2015 Innovation Award – Dr Tom Cheung

17 June 2015

Dr Tom Cheung is a passionate scientist carrying out research in the field of muscle stem cells. His interest in this discipline of science began during his postdoctoral years when he worked on the muscle cavity and its regeneration processes. Stem cells, a core element of regeneration, became the key focus of the research.

Cheung’s research explores the signalling involved in regulating stem cell activity, particularly in the context of aging. In adult organisms, muscle stem cells are found in a quiescence state and are only activated by the means of extrinsic stimuli, such as an injury. Upon activation, the stem cells proliferate, differentiate and thus, regenerate the tissue. In the case of some older organisms, a depletion of stem cells occur due to a malfunction in the activation process. Stem cells are activated by factors secreted by the malfunctioning skeletal muscle and then, continuously divide until they are unable to return to their original, dormant state, causing a loss of available stem cells for regenerative purposes.

Cheung seeks to first, examine how stem cells reside in a quiescence state, the composition of these cells and the mechanism adopted to retain their cell identity and potency. He also will work to determine the point of which cells began this process of stem cell exhaustion in order to develop strategies avoid the loss of necessary stem cells. By the use of genetic tools, he will understand better how a stem cell ages, find out the signalling mechanisms driving the sudden proliferation of stem cells and design therapeutic approaches to stop such proliferation.

The research also will be pursued from a translation aspect with collaborations with the orthopaedic department in Chinese University. Cheung plans to obtain tissue biopsies from the department in order to carry out muscle stem cell research on human tissue from patients of different ages and backgrounds. The number of stem cells in each individual varies greatly, regardless of their age, and this stream of research can help form links between the physiology of the subject with the stem cell number and their molecular signature in order to identify the transcriptome of stem cells.

In terms of challenges, Cheung admits that this research pushes the limit of available technologies. The technology used requires a large amount of starting material. A difficulty in working with stem cells is that the material available to be used in experiments is limited. However, Cheung and his team are attempting to engineer all their protocols in order to use a miniscule amount of material in the different stages of the study. Cheung’s team is lined with the expertise to tackle all angles of the research, from the genetics aspect to the computational and technological aspect, in order to better understand the biology of aging.
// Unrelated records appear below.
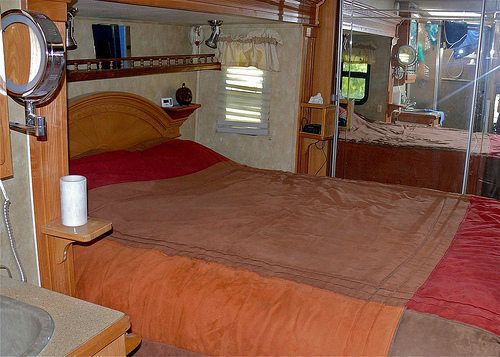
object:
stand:
[40, 216, 114, 266]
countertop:
[1, 273, 131, 357]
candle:
[58, 173, 90, 228]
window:
[215, 62, 273, 138]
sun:
[225, 65, 262, 126]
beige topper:
[187, 25, 284, 72]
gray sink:
[1, 293, 59, 357]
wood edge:
[1, 272, 134, 357]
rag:
[423, 108, 446, 127]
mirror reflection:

“This is a major age dependent issue faced by society today, especially regarding Hong Kong’s demographics. By understanding in greater detail how the body ages, we could reduce the social burden caused by muscle stem cell-related health problems faced by the aging population.”

Cheung is the recipient of the 2015 Croucher Innovation Award. He is currently an Assistant Professor with the Division of Life Science at the Hong Kong University of Science and Technology.